**Source material**
::::::

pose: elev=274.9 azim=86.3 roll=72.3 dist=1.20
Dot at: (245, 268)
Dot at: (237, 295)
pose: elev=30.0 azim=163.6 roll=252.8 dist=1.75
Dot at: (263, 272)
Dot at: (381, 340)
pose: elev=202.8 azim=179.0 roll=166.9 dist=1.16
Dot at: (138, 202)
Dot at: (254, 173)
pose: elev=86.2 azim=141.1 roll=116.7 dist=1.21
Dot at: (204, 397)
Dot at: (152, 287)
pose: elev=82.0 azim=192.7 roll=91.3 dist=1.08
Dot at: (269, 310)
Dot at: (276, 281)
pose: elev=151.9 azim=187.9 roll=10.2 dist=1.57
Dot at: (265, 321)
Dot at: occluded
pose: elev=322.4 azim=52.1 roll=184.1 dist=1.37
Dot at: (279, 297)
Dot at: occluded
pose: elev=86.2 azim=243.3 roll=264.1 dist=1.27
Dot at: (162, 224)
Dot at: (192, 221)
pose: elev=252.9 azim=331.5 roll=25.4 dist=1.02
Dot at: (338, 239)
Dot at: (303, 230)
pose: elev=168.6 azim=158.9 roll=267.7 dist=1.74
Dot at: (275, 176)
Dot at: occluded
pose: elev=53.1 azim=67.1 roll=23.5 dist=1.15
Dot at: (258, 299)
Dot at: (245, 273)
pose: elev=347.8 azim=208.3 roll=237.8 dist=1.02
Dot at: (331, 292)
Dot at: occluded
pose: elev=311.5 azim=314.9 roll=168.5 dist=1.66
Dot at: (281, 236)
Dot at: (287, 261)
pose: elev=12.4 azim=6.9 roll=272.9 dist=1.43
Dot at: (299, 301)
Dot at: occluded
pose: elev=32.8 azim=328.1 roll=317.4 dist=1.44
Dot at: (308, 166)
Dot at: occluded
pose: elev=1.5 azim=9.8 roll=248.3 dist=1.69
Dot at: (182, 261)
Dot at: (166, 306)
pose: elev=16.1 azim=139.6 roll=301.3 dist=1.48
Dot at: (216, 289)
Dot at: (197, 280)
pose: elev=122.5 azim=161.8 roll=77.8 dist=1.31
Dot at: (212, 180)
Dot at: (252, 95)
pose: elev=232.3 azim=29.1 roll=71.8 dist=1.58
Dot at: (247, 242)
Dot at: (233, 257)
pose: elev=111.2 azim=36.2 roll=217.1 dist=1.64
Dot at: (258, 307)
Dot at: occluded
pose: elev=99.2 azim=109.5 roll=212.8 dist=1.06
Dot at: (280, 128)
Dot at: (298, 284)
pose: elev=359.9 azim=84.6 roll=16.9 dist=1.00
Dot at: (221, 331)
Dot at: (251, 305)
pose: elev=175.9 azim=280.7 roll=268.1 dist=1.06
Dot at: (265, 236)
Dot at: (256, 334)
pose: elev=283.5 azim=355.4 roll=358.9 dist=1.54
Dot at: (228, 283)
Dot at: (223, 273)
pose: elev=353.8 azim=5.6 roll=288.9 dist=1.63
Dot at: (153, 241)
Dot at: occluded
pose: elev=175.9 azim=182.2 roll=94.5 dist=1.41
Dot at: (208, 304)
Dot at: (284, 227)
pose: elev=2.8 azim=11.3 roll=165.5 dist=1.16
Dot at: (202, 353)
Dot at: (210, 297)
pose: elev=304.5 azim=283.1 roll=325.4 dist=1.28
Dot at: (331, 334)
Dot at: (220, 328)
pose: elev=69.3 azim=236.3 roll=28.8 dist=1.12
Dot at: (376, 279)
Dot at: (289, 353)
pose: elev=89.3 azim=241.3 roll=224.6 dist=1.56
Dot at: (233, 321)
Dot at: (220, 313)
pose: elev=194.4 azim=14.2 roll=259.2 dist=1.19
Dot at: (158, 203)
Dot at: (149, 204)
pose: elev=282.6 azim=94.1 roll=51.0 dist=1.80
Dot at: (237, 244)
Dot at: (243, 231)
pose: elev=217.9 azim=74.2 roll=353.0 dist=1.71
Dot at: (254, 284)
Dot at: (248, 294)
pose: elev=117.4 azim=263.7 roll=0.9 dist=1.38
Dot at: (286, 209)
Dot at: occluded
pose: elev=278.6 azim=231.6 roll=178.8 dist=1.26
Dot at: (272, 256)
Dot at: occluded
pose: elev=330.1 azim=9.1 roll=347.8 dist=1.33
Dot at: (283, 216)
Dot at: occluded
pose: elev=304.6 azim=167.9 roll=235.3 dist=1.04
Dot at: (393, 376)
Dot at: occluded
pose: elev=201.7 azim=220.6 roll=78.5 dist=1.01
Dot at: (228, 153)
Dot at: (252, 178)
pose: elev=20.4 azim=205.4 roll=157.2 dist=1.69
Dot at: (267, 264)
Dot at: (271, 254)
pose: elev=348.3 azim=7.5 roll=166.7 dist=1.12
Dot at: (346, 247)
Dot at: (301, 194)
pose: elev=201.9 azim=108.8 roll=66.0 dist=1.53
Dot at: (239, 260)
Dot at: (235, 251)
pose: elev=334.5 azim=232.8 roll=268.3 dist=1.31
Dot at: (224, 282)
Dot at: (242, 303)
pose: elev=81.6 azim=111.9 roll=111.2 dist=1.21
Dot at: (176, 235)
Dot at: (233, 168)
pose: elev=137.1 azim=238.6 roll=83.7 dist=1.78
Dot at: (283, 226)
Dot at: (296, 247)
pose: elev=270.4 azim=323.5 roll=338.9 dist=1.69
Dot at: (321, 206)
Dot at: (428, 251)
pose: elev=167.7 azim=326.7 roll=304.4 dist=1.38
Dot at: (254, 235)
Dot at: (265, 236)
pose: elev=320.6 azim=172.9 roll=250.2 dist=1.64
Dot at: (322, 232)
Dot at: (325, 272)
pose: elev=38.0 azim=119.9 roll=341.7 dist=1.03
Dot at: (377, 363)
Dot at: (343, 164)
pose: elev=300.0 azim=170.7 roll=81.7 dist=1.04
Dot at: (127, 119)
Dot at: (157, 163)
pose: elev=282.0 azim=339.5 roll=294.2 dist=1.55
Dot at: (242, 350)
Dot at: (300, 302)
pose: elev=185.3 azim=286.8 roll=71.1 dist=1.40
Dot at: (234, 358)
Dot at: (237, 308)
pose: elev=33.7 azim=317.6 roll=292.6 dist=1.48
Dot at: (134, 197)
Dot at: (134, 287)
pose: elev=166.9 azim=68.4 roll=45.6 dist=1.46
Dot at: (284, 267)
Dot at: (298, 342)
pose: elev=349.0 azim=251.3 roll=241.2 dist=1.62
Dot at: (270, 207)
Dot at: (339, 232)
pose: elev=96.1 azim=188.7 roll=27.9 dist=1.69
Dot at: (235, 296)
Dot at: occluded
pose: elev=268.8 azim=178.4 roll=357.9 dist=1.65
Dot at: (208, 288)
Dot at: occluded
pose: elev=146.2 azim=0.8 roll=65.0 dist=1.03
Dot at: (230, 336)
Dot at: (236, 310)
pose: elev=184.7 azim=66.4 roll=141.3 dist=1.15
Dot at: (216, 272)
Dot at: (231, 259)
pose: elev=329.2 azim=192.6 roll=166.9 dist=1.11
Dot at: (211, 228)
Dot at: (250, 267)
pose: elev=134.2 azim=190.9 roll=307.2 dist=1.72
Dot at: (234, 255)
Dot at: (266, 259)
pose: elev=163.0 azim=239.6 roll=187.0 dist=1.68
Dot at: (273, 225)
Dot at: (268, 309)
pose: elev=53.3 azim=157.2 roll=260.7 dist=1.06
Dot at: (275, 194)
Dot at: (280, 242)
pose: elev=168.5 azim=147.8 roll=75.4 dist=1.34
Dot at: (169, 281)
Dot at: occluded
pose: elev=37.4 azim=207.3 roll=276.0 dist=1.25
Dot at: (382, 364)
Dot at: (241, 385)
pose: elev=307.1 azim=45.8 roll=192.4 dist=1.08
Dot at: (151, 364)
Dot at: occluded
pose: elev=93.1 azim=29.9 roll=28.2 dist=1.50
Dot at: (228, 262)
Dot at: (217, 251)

::::::

**Given task**
Please render the records above, from the line containing "pose: elev=304.6 azim=167.9" through the line containing "Dot at: (235, 251)", inclusive, as a numbered list, leaving out any blank lines.

**Solution to this task**
1. pose: elev=304.6 azim=167.9 roll=235.3 dist=1.04
2. Dot at: (393, 376)
3. Dot at: occluded
4. pose: elev=201.7 azim=220.6 roll=78.5 dist=1.01
5. Dot at: (228, 153)
6. Dot at: (252, 178)
7. pose: elev=20.4 azim=205.4 roll=157.2 dist=1.69
8. Dot at: (267, 264)
9. Dot at: (271, 254)
10. pose: elev=348.3 azim=7.5 roll=166.7 dist=1.12
11. Dot at: (346, 247)
12. Dot at: (301, 194)
13. pose: elev=201.9 azim=108.8 roll=66.0 dist=1.53
14. Dot at: (239, 260)
15. Dot at: (235, 251)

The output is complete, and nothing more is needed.